Turgut Cansever, “Şehir, ahlâkın, sanatın, felsefe ve dini düşüncenin geliştiği çevre olarak, insanın bu dünyadaki vazifesini, en üst düzeyde varlığının anlamını tamamladığı ortamdır.” der.
Turgut Cansever’in birçok analizini beğenirim; ama bence şehir ahlâkın geliştiği değil, ahlâkın geliştirdiği bir mekândır. Ahlâkı tamamlamak için gönderilmiş bir Peygamber şehri (Medine’yi) kurdu, yoksa Medine ahlâkı geliştirmedi.
İstanbul ‘Müslüman şehri’ midir? Ya da Müslüman kimlikli bir şehrimiz var mı?
‘Müslüman şehri’ terimini kitabımda şöyle kullandım: “Cum’a kılınır, pazar kurulur.” Şimdi bu tarife göre şehrin camisi şehrin erkeklerini her cum’a toplamalıdır. Bu fıkıh, şehri alabildiğine genişletmeyi imkân dışı bırakır. Yani İstanbul bir şehir değildir. Başı ve sonu belli değil. Pendik’ten sabah yola çıkıp; Büyükçekmece’ye gidecek kişi 91 km yol kat ediyor. Klasik fıkıhta bu mesafeye çıkan kişi seferî sayılacaktır. Yani fıkha göre şehri bu derece azmanlaştıramazsınız. Dikkat edin Büyükçekmece’den Tekirdağ’a yola çıkacak kişi 98 km yol kat etmekte ve seferî sayılmaktadır. İkinci işaretim “pazar kurulur” idi. Hz. Ali, dağdan topladığı odunu pazara götürüp arz edebiliyor, rızkını çıkarabiliyordu. ‘Pazar’ın anlamı budur. Şehri fıkıhla ve pazarla tanımladığıma göre şehir var mı siz cevaplayın!

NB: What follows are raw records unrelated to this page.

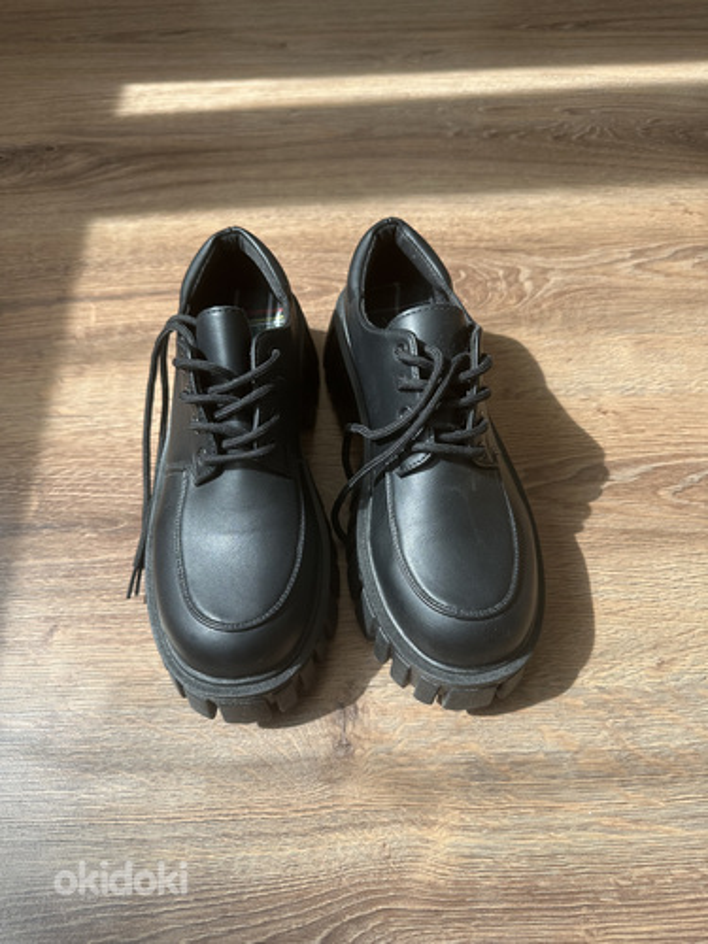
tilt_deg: -56.9
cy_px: 472
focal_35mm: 24
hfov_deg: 56.8
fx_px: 654
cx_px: 354
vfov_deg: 71.6
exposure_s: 1/298
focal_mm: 6.86
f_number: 1.78
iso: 80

Kırk kapı komşumuz olduğunda mekân algımız değişecek
Kitabınızda şiirle bir karşı çıkış da söz konusu, ‘bozuk düzen’e…
Bozuk düzene hepimiz karşıyız. Anadolu insanı adalet terazisi çarpıldığında bozukluklara şiirle itiraz etmiştir. Pir Sultan, ‘Pir Sultan Abdal’ım dünya kovandır/ Gitti adil beyler kalan avamdır’ diyor. Orhan Gencebay da ‘Kula kulluk edene yazıklar olsun!’ demişti. Kentleşme mülk sahiplerinin kiracılarını ırgatlaştırıyor. ‘Irgatlaşmaktan kurtulayım’ diyenler de, kredi verenlerin borçluları oluyor. Âşık Veysel de şöyle demiş: “Galiba dünyanın sonuna kaldık/ Gelin belli değil kız belli değil.” Şiirde hikmetten bir hisse vardır.
Apartmanlara rahmet okutacak bir gökdelenleşme söz konusu… Bulutlara yaklaşan insan ne demek istiyor?

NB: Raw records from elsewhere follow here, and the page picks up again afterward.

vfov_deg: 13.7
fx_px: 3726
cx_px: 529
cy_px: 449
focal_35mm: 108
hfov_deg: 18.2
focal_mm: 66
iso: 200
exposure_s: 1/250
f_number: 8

Göğe çıkmak insanların güneşini, rüzgârını, bulutunu, manzarasını çalmak demek... ‘Gökyüzünü mülküme geçiriyorum ve sizi gökdelenimin karanlığına terk ediyorum.’ ifadesidir. Sinoplu filozof, İskender’e ‘Gölge etme başka ihsan istemez.’ diyordu. Biz de küresel kentleşmeye şöyle diyoruz: Güneşimden kaçıl!

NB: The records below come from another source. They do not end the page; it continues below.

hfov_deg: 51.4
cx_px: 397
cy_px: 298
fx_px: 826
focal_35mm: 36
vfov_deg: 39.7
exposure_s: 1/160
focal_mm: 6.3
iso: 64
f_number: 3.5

Peki, bütün konfora rağmen neden sobalı evler nostaljisi dile getiriliyor?
Bugünkü konutları konforla açıklamak tehlikenin farkına varılmadığına işaret bence. Sadece burjuvalar ve Oblomovlar konformizmi soylulaştırabilir. İki tipoloji de kendi emrinde hizmetçiler istiyor. Oblomov çorabını dahi uşağının giydirmesine muhtaç bir acizdi. Bu ülkede odun, kömür varken uluslararası kavganın temel metaı sayılan petro-gaza bağlılık israf değil mi? Bir zamanlar ‘Parayla saadet olmaz.’ derlerdi. Konformizm yoksullar, madunlar, sessiz öfkeliler, evsizler üretiyor. Hz. Peygamber (sas) konfor isteseydi melik olurdu.
Neyi yitirdik de şehrimizi kaybettik?
Benim genel teorim şudur: Biz medeniyeti de şehri de kaybetmedik. Tam tersine bu hayatı isteyen Müslüman bir toplumsallık yani cemaatçilik vardı, onu yitirdik. Bireysel Müslümanlığı tercih ettik. ‘Kırk kapı komşumuz olmasın.’ dedik. Şöyle düşünün: Herkes ‘Kırk kapı komşum olsun.’ dediği an mekâna dair algımız ve dolayısıyla kentin bugünkü sapkınlığı değişecek.